A investigação em curso na OEA apura a relação de Almagro com uma assessora, com quem, segundo a Associated Press, ele teria realizado 34 viagens a trabalho. Mesmo críticos do uruguaio reconhecem, porém, que, por mais que as alegações tenham validade e que ele tenha rompido o código de ética da instituição, tirá-lo do cargo é tarefa difícil.

A situação tem sido comparada à da remoção de Maurício Claver-Carone da presidência do Banco Interamericano de Desenvolvimento (BID) no ano passado. O americano ex-membro do governo Trump foi acusado de cometer uma série de arbitrariedades e acabou removido do cargo após investigação por envolvimento com uma funcionária.

Pessoas com conhecimento dos dois casos, porém, avaliam que Almagro é mais habilidoso politicamente que Claver-Carone, além de nunca ter escondido o relacionamento íntimo.

Um empecilho para o pleito dos adversários do uruguaio é que não há no regimento da OEA um roteiro para a remoção do secretário-geral por violação ao código de ética. A Carta da OEA prevê, porém, que "quando o exigir o bom funcionamento da instituição", a Assembleia-Geral pode remover o chefe do órgão com dois terços dos votos. Nesse caso, assume o adjunto.

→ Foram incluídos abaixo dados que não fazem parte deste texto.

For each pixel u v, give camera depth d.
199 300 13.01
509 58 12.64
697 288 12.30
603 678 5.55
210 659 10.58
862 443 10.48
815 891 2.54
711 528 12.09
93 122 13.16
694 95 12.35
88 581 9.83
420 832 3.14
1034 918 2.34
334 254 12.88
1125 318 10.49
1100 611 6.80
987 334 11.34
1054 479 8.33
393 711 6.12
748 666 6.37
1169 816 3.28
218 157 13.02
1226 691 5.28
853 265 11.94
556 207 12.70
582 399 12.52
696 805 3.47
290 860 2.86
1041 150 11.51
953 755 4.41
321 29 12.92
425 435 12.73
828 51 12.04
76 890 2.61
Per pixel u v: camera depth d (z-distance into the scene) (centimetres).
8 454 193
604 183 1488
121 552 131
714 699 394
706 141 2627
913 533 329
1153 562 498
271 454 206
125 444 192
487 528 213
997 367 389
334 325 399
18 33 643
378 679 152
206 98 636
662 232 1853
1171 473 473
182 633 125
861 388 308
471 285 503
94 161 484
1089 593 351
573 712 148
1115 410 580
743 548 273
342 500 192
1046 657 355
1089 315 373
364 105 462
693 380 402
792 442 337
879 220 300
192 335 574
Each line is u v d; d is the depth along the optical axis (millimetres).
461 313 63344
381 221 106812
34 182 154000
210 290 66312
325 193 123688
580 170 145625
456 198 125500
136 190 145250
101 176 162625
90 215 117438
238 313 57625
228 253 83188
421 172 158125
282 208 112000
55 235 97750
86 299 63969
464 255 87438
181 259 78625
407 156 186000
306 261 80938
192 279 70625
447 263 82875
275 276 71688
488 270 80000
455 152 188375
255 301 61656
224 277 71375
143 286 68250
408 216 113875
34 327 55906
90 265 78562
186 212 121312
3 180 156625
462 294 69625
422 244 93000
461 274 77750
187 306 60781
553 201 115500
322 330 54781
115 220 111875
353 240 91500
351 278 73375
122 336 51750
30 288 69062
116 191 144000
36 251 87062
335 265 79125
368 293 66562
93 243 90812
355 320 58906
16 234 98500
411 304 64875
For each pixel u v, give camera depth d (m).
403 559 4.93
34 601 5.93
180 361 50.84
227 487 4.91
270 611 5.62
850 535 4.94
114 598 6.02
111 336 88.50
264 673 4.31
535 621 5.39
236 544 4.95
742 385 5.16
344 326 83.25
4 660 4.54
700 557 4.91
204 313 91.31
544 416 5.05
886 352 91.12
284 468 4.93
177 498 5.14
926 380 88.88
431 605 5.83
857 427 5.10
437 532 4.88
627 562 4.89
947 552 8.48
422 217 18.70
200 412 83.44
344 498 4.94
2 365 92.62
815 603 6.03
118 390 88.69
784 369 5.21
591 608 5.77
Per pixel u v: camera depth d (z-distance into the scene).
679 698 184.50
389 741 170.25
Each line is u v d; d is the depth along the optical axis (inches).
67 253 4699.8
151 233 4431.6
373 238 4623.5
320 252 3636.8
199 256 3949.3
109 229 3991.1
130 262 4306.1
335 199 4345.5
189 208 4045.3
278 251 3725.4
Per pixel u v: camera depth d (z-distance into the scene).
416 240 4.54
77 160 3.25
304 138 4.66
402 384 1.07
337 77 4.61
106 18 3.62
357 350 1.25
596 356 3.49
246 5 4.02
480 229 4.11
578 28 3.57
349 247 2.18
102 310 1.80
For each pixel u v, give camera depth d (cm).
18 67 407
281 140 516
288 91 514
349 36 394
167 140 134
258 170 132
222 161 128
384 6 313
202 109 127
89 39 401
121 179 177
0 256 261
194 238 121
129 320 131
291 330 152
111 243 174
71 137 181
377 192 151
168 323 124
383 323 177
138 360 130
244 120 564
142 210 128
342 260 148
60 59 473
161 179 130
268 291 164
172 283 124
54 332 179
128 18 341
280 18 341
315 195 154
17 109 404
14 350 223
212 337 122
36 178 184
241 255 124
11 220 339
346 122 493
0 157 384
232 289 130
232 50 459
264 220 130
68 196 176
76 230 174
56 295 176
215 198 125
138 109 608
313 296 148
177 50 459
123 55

O número 2 da OEA hoje é o belizenho Nestor Mendez. Nações caribenhas, como Belize, compõem a maioria dos 35 Estados-membros da OEA, o que poderia dar força a um pleito de Mendez de permanecer no cargo ao menos até o fim do mandato. Outra opção seria organizar uma nova eleição.

Nos bastidores, argumenta-se que o desgaste da figura de Almagro contribuiu para o alargamento da crise de legitimidade da OEA. Foi durante a gestão do uruguaio que países como Nicarágua e Venezuela, governados por regimes autoritários, abandonaram a organização, fechando, na prática, canais de diálogo.

Erramos: o texto foi alterado

Versão anterior do texto dizia que não há roteiro para remoção do secretário-geral da OEA. Na verdade, não existe previsão para removê-lo em caso de quebra do código de ética, mas a Carta da organização prevê que dois terços da assembleia-geral podem destitui-lo em votação "pelo bom funcionamento" da instituição. O texto foi corrigido.